This archive report was first published on 2 January 2020.
On January 2, 2020, a Kenyan court handed down a 10-year prison sentence to a Nigerian national, Samuel Uche, and a Kenyan, Geoffrey Onchangu Ondieki, for their roles in a heroin trafficking ring.
According to court documents, Uche was found with 484.315 grams of heroin, valued at Sh1,452,945, at the Jomo Kenyatta International Airport (JKIA) in Nairobi on March 3, 2017.
Uche had disguised the heroin as a birthday present inside a tortoise-shaped wood carving.
Onchangu Ondieki, on the other hand, was accused of trafficking 1,000.16 grams of heroin, valued at Sh3,000,480, to Nigeria.
The total value of the drugs is Sh4,453,425.
During sentencing, Chief Magistrate Lucas Onyina noted that evidence showed Uche had purchased wooden items, which he sent to one Ruth Brown of The Netherlands on March 1, 2017.
Onyina also said documents indicated that Uche's items were found at the JKIA, ready for export to The Netherlands on March 17, 2017.
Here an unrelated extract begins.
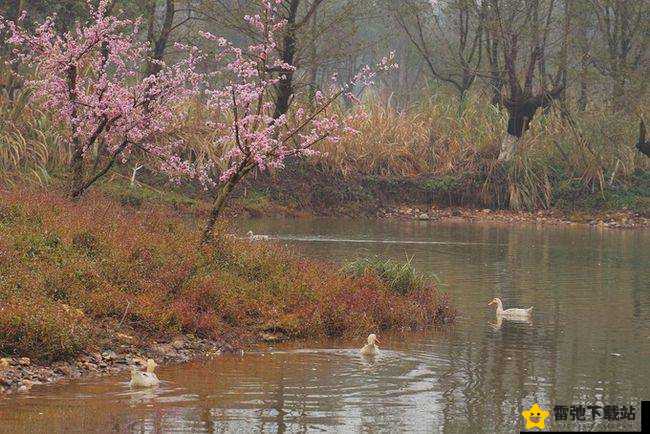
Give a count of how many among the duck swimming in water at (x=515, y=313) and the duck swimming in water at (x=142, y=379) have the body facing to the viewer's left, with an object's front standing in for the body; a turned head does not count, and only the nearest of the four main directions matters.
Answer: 1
Onchangu Ondieki's drugs were found when customs and anti-narcotics officers dismantled the motorcycle spare parts he was transporting.
Although Onchangu Ondieki denied being the exporter of the heroin to Uche's brother in Nigeria, his national identity card number corresponded with that found in export documents.
Onyina said the substance found in the spare parts and the wood carvings was heroin.
“The creamish, powdery substance in the ply bags sent to the government analyst was found to contain diacetylmorphine (heroin), a narcotic drug listed in the first schedule of the Narcotic Drugs and Psychotropic Substances (Control) Act, 1994,” he said.
Onyina further noted that the office of the director of public prosecution proved beyond reasonable doubt that the two trafficked the drugs.
"Drug trafficking is a vice that should be fought by all given the negative effects to society locally and internationally," Onyina noted.